BRIEF: Present the lines of all the records below as a Markdown table with the columns "No." and "Line". Skip blank lines and leave the pictures out.

--- EXERCISE MATERIAL Enclosed Below ---

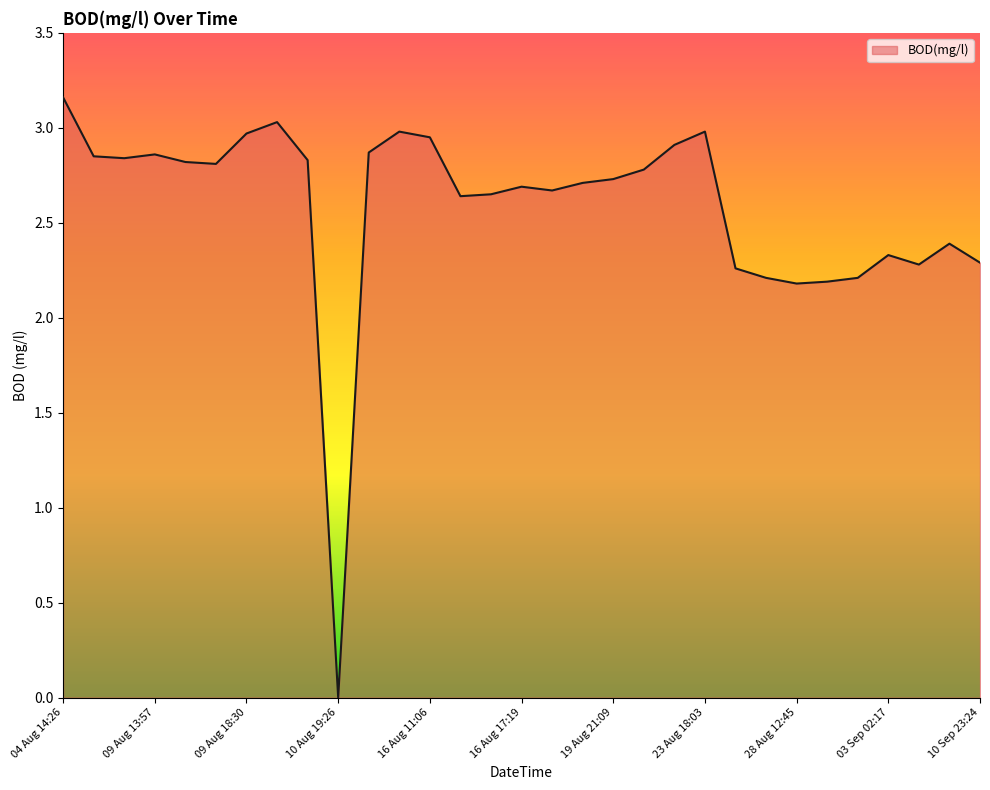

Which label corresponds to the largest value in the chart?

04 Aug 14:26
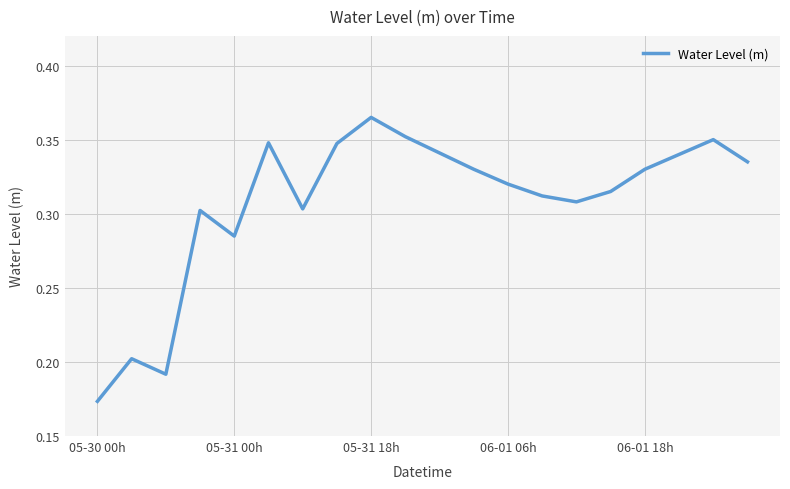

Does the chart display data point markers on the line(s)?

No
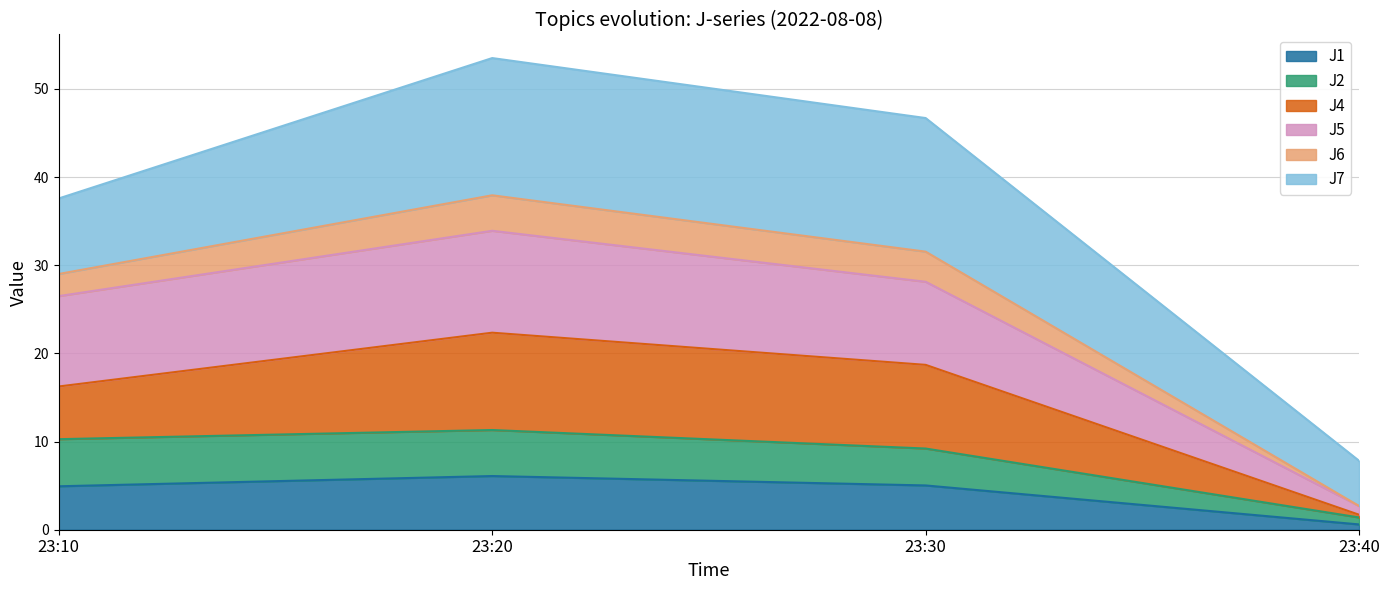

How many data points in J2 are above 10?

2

--- End of Enclosed EXERCISE MATERIAL ---

EXERCISE RESPONSE:
| No. | Line |
|---|---|
| 1 | Which label corresponds to the largest value in the chart? |
| 2 | 04 Aug 14:26 |
| 3 | Does the chart display data point markers on the line(s)? |
| 4 | No |
| 5 | How many data points in J2 are above 10? |
| 6 | 2 |